Top Tips for Decorating With Plants
Group Multiple Plants Together
Placing plants together makes for a striking focal point and can add life and colour to an empty corner of the room. Group plants with the same light requirements, and if they have similar watering needs, even better – you can water them all together.
Consider Your Home Decor Style
When choosing houseplants, it’s a great idea to consider how they’ll look in the room. For example, if you prefer a sleek, contemporary style, you might lean towards succulents, such as Chinese money plants or snake plants. On the other hand, a maximalist design may be better complemented by trailing ivies and bushy ferns.
Mix Things Up
Choose a range of different species with varying heights, colours, and foliage to add interest to a room. Place some in stands and others on shelves or side tables, and mix and match pots to create a cohesive look. Don’t be afraid to play around with textures too. Channel your inner interior designer and mix glossy leaves with pampas grass or smooth, spiky foliage with hairy, fuzzy-leaved plants.

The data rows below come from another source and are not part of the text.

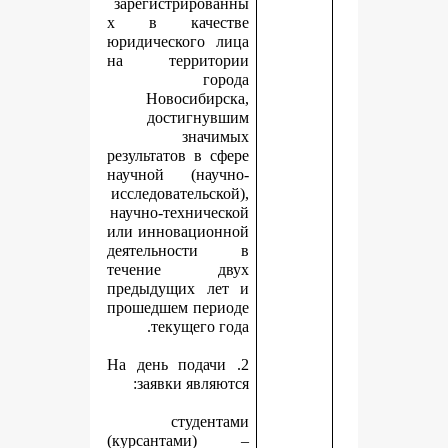
зарегистрированны
х в качестве
юридического лица
на территории
города
Новосибирска,
достигнувшим
значимых
результатов в сфере
научной (научно-
исследовательской),
научно-технической
или инновационной
деятельности в
течение двух
предыдущих лет и
прошедшем периоде
текущего года.
2. На день подачи
заявки являются:
студентами
(курсантами) –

Reflecting plants is an effective way to make it look like you have more plants than you do. Strategically place mirrors to show off your favourite houseplants, giving you twice as much pleasure from them. Mirrors have the added benefit of making a room appear bigger, and decorative frames can add to the room’s appeal.
General Plant Care Tips
Light is one of the most important factors in whether plants thrive or wilt. Bright, indirect light is usually best. This means keeping plants out of the shadows, but also away from direct sunlight. Close to a window or a bright corner of the room is usually perfect.
Very few plants like to be sitting in water-logged soil. Overly wet soil can lead to root rot, inhibiting new growth and even ultimately killing the plant. Ensure pots have good drainage, with plenty of holes in the bottom for excess water to flow freely.
Create a Routine
One of the easiest ways to remember to water plants is to do it on the same day every week. So, for example, you may choose a Saturday morning as plant watering time. Different plants require different amounts of moisture, so not every plant will need watered every week. However, checking them weekly is a great habit to get into. Larger plants and those in terracotta pots will need watering most often.
Don’t Be Put Off If Things Go Wrong
If you’re just starting out on your plant life journey, some of your green friends will inevitably die along the way. Decorating with plants is often a case of trial and error, so don’t be afraid to move plants around if you notice they’re unhappy in their current position. Some plants are tricky to care for with very specific watering and lighting needs, so don’t be put off if one or two don’t survive. You can always learn from the experience and use your knowledge to help more new plants thrive.